> Texte source:
╭──

À la une, A voir, Festival d'Avignon, Les critiques, Théâtre

Photo Christophe Raynaud de Lage

Deuxième volet d’une « trilogie » que le metteur en scène flamand consacre à l’écrivain néerlandais Louis Couperus, De dingen die voorbijgann (Les choses qui passent) transforme le huis-clos familial en une tragédie austère. Epaulée par la magnifique scénographie de Jan Versweyveld, la troupe du Toneelgroep Amsterdam y brille une nouvelle fois par sa virtuosité.

Au loin, le tic-tac de l’horloge se fait obsédant. Compte à rebours cruel et inexorable vers la mort, l’immuable régularité sonore du balancier ressemble à s’y méprendre au bruit d’une solution létale qui, après avoir été savamment distillée, serait administrée goutte par goutte, seconde après seconde, jusqu’à la dévitalisation totale des âmes et des corps. Ce lent poison est celui d’un secret, lourd, très lourd, que Grootmama Ottilie et Emile Takma ont toute leur vie cherché à dissimuler, mais qui n’a fait que détruire l’existence des générations suivantes, enfants et petits-enfants compris. Parés des habits du deuil, tous attendent patiemment que les deux patriarches trépassent pour enfin être délivrés de cette malédiction funeste qui a fait de leur vie un gigantesque purgatoire. Dans cette entreprise macabre, Louis Couperus fait office de laborantin littéraire, Ivo van Hove d’alchimiste théâtral.

Photo Christophe Raynaud de Lage

Juste après De stille kracht et juste avant Kleine zielen, De dingen die voorbijgaan (Les choses qui passent) est le deuxième volet d’une « trilogie » que le patron du Toneelgroep Amsterdam a consacré à cet auteur méconnu en France, qu’il définit à l’envi comme le « Proust néerlandais ». D’un ascétisme glacé et glaçant, sa mise en scène transforme le huis-clos familial en une tragédie austère dont il offre une vision nouvelle. Réunie en un chœur antique, la cellule habituellement protectrice devient un miasme maudit qui contamine et absorbe ses membres, malgré toute l’énergie qu’ils déploient pour tenter de s’en extirper.

╰──

> Énoncé: Extrayez de la critique théâtrale le passage qui commence par « Juste après De » et se poursuit jusqu'à « de s’en extirper. », sans y changer un seul mot.

> Jeu de données:
╭──

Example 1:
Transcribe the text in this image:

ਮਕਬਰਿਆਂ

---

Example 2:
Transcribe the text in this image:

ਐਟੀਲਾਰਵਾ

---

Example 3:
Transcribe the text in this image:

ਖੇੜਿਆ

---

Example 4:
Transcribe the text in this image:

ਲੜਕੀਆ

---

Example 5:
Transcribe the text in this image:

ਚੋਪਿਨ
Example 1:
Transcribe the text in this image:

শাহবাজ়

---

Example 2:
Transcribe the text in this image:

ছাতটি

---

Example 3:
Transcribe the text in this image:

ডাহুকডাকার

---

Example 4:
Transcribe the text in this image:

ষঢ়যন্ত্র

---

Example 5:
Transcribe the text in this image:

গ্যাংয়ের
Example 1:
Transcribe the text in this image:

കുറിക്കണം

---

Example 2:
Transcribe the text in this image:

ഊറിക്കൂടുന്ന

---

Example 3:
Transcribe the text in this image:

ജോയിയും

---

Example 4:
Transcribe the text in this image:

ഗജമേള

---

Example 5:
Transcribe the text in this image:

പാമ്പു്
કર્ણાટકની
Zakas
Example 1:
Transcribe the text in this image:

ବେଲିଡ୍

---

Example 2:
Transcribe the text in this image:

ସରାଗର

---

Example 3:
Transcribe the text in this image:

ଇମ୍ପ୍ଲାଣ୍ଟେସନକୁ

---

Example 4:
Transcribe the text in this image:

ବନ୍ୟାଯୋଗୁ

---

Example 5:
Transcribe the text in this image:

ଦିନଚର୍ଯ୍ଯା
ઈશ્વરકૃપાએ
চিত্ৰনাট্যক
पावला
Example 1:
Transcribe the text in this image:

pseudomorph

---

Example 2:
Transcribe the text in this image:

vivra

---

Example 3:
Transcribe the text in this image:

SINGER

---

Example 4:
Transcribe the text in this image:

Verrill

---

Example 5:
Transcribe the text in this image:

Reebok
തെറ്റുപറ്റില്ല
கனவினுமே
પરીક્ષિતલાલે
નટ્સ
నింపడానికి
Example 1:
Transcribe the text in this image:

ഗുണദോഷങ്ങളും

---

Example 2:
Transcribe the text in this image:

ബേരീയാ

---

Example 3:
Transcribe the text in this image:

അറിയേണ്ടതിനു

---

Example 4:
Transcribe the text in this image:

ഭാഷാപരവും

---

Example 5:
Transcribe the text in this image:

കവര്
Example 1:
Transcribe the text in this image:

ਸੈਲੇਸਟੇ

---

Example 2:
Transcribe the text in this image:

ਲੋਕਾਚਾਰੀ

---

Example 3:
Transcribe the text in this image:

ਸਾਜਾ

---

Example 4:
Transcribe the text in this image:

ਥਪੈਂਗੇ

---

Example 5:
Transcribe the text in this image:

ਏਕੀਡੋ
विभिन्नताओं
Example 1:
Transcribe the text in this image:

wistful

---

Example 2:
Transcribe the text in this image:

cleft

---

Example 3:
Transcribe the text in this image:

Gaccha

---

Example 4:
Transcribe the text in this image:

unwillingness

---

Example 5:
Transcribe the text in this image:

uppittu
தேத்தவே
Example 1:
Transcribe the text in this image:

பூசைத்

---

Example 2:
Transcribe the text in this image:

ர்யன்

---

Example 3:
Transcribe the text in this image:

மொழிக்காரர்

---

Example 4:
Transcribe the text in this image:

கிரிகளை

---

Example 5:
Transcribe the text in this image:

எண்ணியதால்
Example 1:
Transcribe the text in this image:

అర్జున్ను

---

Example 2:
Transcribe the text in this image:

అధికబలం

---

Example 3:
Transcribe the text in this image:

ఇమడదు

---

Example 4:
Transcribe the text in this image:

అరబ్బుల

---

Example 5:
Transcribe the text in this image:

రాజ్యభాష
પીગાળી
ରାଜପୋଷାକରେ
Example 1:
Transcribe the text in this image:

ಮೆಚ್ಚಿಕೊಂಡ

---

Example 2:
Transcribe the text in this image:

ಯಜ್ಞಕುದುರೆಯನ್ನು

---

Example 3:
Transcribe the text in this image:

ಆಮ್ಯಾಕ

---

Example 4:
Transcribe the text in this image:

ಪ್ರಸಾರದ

╰──

> Réponse:
Juste après De stille kracht et juste avant Kleine zielen, De dingen die voorbijgaan (Les choses qui passent) est le deuxième volet d’une « trilogie » que le patron du Toneelgroep Amsterdam a consacré à cet auteur méconnu en France, qu’il définit à l’envi comme le « Proust néerlandais ». D’un ascétisme glacé et glaçant, sa mise en scène transforme le huis-clos familial en une tragédie austère dont il offre une vision nouvelle. Réunie en un chœur antique, la cellule habituellement protectrice devient un miasme maudit qui contamine et absorbe ses membres, malgré toute l’énergie qu’ils déploient pour tenter de s’en extirper.